• _Estratto della fonte_:
+--
Vargas, gioia infinita: «Non me ne rendo ancora conto»

Ruben Vargas ha segnato il rigore decisivo. «C'era un'energia così positiva...»
Il 27enne non ha nascosto i problemi: «Non sapevo se avrei potuto giocare».
Ruben Vargas ha segnato il rigore decisivo. «C'era un'energia così positiva...»
Il 27enne non ha nascosto i problemi: «Non sapevo se avrei potuto giocare».
VANVOUVER - La Svizzera ha eliminato la Colombia al termine di un match tiratissimo, deciso ai tiri di rigore, e ha così conquistato l’accesso ai quarti di finale di un Mondiale per la prima volta dal 1954. Il 4-3 dal dischetto ha premiato la squadra guidata da Granit Xhaka, che ora affronterà l’Argentina di Lionel Messi.
+--
• _Consegna A_:
Rispondi a queste domande sull'articolo su Vargas:
(i) Chi ha segnato il rigore decisivo?
(ii) Con quale punteggio si è conclusa la serie dei tiri dal dischetto?
(iii) Quale squadra affronterà ora la Svizzera?
• _Consegna B_:
Riprendi l'articolo su Vargas e proseguilo dopo l'ultima frase.
Dei dati qui non si fa alcun uso.

• _Sezione dati_:
+--
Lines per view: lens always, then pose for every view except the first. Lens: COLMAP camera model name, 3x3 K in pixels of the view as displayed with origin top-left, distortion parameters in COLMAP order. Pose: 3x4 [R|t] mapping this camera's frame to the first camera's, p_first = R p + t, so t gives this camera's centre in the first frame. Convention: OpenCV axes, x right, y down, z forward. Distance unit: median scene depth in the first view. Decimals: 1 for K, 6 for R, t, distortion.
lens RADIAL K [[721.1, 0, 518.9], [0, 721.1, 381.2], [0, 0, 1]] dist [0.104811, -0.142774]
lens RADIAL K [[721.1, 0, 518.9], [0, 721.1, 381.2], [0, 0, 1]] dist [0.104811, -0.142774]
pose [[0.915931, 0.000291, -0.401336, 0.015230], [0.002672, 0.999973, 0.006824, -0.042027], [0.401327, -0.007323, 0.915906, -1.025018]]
+--
• _Risposta A_:
(i) Ruben Vargas.
(ii) 4-3.
(iii) L'Argentina di Lionel Messi.

• _Risposta B_:
A firmare il rigore decisivo è stato Ruben Vargas, protagonista al termine di una serata carica di tensione. «Credo di non rendermene ancora del tutto conto. Oggi non sapevo nemmeno se avrei potuto giocare e ho provato di tutto pur di esserci - ha dichiarato il 27enne - A posteriori sono semplicemente grato e felice di aver potuto aiutare la squadra. I miei compagni hanno lavorato e lottato per oltre 120 minuti. Ora abbiamo fatto la storia, ed è semplicemente fantastico».
Il matchwinner ha raccontato anche il momento del tiro decisivo: «C’era un’energia così positiva... mi sono sentito davvero sicuro prima di andare sul dischetto. L’ho semplicemente tirato con convinzione e sono solo grato che sia entrato».